I often hear analysts and talking heads discuss reasons for the stock market’s movements. Their conclusions are really just a collection of their emotions packaged together to form a result. I have to ignore their commentary, because if I listen too carefully, I may get swept up trying to rationalize the action.
We all know that if there’s too much fear, the market goes down, and if there’s too much optimism, the market goes up. We can see these emotions played out on a chart – and we can also see history.
The numbers on a chart are open to interpretation of patterns, trends and momentum. If you interpret the chart based on human behavior (which never changes), you will have a clue as its next move. That clue helps us understand what’s going on to the right, aka, in the future. History is a great guide.
I bring up this topic as we are at new, all-time highs in the SPX 500, Dow Industrials and Russell 2K and nearing some milestones for the Nasdaq. Some traders have missed all or parts of these upward moves, and that can be frustrating. You’ll never get that opportunity again, will you?

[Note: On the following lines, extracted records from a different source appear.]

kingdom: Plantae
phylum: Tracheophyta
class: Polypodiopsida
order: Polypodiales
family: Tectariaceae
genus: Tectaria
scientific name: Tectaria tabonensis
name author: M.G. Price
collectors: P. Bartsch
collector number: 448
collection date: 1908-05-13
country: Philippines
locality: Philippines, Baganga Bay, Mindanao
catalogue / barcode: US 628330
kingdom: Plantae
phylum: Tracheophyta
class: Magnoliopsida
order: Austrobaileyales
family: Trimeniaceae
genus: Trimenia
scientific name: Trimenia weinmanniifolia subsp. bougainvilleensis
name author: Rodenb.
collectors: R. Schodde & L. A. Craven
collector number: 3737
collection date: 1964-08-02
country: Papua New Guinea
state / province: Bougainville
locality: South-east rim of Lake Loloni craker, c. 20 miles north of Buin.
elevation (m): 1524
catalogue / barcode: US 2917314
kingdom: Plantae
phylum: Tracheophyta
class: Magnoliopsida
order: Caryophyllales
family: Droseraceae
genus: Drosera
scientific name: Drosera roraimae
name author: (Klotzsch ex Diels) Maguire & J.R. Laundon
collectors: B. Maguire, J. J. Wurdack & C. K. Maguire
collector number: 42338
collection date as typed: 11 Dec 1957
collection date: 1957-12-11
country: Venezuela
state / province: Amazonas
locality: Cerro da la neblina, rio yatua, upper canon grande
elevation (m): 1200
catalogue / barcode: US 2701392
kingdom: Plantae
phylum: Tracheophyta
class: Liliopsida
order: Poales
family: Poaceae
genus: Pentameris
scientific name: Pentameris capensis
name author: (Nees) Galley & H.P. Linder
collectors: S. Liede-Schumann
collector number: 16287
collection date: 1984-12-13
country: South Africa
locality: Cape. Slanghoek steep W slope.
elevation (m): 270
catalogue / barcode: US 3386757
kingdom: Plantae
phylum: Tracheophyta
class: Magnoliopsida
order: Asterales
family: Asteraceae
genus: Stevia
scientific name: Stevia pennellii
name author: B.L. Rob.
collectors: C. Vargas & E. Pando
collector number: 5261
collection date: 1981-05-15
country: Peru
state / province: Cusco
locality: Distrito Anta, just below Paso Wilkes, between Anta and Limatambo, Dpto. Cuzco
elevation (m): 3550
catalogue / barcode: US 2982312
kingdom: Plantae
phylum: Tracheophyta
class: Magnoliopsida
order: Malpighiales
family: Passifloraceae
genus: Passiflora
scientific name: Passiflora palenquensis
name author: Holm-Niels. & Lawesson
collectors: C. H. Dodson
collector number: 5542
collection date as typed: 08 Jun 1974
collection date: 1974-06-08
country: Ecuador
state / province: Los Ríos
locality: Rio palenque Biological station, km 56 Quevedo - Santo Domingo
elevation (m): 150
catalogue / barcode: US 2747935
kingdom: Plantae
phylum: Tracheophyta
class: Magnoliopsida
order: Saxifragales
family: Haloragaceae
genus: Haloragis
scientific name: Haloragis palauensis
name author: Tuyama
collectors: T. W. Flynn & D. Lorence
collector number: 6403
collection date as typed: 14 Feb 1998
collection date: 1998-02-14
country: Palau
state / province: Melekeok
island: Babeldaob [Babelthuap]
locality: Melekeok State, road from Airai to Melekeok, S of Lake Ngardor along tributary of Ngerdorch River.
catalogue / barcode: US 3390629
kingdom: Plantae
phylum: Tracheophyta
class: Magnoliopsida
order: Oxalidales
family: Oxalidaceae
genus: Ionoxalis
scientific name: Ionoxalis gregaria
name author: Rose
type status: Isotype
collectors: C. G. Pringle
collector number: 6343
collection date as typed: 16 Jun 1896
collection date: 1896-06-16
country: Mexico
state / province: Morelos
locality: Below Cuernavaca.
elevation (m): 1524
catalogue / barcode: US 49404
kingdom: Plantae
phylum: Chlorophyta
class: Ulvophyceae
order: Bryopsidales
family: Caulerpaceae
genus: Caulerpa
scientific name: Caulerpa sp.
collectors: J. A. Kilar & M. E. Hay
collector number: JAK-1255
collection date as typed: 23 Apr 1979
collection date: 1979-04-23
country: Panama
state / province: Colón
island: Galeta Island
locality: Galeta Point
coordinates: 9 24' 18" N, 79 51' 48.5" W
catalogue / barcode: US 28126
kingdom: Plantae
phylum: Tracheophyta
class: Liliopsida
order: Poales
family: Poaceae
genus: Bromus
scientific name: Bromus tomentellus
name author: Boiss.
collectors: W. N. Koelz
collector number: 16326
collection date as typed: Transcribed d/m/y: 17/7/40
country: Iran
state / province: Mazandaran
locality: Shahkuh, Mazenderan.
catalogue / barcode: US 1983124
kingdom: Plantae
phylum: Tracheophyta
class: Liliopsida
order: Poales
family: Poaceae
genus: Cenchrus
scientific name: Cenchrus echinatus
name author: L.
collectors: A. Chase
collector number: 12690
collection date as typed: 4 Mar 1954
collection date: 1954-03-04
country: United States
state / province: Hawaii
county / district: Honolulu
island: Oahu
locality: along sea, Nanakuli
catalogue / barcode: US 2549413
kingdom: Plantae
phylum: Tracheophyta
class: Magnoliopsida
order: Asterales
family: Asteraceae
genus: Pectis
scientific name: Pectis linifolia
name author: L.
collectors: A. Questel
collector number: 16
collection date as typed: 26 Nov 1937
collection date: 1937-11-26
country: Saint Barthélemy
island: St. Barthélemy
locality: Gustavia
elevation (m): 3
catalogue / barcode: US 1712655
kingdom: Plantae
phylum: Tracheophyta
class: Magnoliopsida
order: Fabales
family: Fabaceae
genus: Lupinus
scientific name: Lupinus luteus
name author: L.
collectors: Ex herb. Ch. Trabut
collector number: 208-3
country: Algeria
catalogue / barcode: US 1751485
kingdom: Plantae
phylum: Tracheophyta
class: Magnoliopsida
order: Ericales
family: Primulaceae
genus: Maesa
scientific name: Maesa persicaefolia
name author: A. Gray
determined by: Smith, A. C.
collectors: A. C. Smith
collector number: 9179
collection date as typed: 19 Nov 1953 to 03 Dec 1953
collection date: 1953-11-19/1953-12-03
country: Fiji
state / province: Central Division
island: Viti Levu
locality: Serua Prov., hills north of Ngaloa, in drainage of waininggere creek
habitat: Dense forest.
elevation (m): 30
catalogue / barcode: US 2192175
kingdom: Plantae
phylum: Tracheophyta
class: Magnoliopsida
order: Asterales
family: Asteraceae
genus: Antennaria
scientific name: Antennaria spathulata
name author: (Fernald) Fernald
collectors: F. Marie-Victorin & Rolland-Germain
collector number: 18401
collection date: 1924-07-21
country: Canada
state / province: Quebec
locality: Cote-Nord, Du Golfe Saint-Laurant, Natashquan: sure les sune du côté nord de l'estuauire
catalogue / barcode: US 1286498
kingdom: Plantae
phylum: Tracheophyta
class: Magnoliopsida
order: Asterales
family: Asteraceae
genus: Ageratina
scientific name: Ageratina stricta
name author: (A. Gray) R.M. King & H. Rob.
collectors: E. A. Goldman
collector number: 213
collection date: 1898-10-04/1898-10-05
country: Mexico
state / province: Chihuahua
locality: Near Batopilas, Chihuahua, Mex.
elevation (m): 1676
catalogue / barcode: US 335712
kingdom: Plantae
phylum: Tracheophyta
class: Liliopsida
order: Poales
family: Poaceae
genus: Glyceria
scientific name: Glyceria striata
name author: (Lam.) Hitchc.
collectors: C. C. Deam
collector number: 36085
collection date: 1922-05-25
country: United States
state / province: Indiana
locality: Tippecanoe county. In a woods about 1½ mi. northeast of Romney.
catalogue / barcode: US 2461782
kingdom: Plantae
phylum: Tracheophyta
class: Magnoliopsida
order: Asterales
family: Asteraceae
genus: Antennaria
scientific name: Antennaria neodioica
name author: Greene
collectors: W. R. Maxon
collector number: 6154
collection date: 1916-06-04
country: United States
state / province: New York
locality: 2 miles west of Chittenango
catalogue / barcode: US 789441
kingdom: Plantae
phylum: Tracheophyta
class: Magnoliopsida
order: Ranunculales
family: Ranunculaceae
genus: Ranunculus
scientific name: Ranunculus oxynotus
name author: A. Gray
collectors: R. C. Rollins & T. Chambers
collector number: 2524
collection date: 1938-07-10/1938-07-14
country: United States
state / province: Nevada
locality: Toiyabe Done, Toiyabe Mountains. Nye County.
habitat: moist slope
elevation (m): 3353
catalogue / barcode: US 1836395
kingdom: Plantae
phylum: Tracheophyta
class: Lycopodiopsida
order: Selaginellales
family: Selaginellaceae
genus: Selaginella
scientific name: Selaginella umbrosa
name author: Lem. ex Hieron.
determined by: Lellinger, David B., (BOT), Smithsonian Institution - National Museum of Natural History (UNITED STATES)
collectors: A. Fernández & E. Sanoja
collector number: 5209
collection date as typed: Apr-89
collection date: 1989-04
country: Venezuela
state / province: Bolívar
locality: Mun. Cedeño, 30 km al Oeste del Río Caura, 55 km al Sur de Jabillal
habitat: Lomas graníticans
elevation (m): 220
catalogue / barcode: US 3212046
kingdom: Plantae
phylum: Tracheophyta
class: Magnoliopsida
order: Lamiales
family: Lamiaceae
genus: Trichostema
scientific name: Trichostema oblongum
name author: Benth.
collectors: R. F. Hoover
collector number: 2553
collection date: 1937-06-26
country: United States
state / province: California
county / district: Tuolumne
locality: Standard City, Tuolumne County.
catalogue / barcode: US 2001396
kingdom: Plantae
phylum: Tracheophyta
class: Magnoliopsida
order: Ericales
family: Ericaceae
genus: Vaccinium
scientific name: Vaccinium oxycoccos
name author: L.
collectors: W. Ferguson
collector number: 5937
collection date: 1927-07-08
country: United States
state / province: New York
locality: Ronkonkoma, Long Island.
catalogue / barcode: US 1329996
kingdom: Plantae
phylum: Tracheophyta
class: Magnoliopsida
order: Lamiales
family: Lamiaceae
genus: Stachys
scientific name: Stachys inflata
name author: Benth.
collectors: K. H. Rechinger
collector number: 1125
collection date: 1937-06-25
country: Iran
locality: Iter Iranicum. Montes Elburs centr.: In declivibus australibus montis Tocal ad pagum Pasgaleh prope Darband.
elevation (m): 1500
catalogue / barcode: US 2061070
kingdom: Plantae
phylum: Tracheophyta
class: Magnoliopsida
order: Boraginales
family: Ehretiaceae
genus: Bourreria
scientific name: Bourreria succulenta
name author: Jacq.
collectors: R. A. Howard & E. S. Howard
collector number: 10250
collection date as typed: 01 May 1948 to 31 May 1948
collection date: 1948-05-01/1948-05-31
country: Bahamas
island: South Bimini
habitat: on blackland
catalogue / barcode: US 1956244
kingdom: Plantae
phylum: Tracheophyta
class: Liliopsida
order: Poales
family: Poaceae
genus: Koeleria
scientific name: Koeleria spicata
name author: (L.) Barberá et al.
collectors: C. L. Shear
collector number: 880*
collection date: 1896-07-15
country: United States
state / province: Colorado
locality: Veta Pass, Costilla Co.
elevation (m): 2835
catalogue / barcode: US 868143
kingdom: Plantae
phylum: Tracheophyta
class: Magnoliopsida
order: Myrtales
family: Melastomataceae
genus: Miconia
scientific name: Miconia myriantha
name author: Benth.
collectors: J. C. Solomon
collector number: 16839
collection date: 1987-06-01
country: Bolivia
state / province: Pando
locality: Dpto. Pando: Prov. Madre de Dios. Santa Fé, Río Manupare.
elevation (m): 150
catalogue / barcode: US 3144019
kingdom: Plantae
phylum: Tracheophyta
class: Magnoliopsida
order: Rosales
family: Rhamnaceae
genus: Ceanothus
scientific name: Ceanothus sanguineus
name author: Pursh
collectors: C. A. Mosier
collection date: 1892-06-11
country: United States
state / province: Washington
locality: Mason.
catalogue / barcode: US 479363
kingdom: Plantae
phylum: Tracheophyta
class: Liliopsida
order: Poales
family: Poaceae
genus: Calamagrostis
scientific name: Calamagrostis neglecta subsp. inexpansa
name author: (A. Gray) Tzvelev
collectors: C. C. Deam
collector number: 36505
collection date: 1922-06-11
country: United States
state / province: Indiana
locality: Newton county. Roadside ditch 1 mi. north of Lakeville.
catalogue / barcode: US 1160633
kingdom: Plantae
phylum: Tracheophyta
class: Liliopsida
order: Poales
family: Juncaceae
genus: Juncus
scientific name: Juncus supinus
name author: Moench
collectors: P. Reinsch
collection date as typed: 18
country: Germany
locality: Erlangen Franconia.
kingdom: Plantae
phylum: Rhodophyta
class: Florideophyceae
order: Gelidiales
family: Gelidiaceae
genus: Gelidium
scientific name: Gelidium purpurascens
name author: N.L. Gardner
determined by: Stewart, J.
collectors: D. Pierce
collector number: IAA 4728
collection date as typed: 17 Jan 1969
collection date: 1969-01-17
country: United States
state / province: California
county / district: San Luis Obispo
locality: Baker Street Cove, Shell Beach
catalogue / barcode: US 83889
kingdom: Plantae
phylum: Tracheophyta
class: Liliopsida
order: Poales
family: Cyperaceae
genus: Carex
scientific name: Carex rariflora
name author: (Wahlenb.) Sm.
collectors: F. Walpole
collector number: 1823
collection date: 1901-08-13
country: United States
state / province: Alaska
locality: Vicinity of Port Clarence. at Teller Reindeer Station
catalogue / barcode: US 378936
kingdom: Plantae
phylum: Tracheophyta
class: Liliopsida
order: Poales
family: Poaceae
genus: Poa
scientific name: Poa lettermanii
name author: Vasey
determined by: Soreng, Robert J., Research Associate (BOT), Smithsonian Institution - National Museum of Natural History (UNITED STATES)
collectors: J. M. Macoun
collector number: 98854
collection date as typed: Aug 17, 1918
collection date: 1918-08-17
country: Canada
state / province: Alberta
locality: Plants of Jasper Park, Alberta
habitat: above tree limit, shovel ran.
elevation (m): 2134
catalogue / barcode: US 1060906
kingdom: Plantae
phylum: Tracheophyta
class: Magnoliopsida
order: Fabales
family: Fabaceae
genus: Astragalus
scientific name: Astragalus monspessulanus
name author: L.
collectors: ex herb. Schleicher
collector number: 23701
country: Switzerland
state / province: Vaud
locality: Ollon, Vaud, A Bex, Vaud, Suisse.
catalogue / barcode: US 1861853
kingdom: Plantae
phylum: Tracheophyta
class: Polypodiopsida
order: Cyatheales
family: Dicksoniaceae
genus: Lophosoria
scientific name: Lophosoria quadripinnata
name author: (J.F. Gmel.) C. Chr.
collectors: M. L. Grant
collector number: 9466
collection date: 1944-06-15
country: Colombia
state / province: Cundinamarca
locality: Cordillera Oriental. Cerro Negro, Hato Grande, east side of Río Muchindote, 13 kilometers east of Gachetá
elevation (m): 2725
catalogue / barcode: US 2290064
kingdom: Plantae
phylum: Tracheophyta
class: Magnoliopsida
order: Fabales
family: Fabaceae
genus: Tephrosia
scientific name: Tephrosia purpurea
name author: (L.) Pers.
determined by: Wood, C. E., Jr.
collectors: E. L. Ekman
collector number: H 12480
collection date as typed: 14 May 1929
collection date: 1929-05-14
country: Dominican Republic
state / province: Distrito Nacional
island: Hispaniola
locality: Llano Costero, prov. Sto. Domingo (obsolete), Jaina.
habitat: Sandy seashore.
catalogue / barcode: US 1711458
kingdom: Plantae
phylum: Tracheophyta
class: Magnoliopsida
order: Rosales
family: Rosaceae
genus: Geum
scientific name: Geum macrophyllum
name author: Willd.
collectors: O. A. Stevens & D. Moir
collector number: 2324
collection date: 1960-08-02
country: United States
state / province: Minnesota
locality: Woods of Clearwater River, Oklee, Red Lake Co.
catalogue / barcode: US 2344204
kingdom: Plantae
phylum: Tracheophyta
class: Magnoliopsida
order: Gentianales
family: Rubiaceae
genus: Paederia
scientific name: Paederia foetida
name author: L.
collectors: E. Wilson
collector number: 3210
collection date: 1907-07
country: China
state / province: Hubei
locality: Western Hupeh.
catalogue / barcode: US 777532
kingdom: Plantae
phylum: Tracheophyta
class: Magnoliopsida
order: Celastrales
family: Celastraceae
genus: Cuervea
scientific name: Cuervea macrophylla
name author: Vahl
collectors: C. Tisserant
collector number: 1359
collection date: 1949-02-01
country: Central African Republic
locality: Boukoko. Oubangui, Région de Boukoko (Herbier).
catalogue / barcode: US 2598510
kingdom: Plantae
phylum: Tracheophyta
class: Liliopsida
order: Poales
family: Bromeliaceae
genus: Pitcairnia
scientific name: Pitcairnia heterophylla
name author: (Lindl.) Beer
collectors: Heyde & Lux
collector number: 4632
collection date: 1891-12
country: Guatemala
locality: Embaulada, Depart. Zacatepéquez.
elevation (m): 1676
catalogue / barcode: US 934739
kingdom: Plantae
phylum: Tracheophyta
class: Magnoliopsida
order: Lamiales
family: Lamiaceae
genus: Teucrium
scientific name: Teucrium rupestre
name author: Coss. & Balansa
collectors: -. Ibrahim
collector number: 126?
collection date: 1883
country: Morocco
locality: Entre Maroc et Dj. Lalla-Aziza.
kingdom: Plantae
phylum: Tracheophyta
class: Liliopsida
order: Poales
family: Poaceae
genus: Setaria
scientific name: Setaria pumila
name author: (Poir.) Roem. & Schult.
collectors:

Many players are finding themselves either under-invested or out of the game entirely, preferring to wait till the market pulls back to an appropriate buy point. Patience is a virtue and pullbacks are indeed opportunities, but to make a judgment on what the appropriate buy point is can be misleading. The market is not that accommodating; it prefers to make everyone look foolish in their tactics. Is that how you are feeling if you’ve missed the boat this year? Last year? Since January 2012, when the markets really started to fly?
So, as we contemplate what we should be doing, and as you look at the chart below and hopefully view it with an open mind, understand that we cannot dictate the current or future behavior of the markets. As a long-time market veteran, I have failed on just about every prediction I have ever tried to make, save for the ones that are open-ended (aka, a broken clock is right twice a day).
Those who are predicting a market drop for this or that reason will find themselves waiting for something that won’t likely happen in their time frame. This creates frustration and angst – and even an irrational response to move in when the timing could not be any worse. You see where I’m going here?
Success in trading and investing is not about predicting conditions. It is about interpreting behavior and learning to accept that it won’t likely change; using sentiment tools gives us a leg up to discovering moments where turns are likely – regardless of our biases. We will talk about how to use sentiment and the different tools over the next couple of weeks.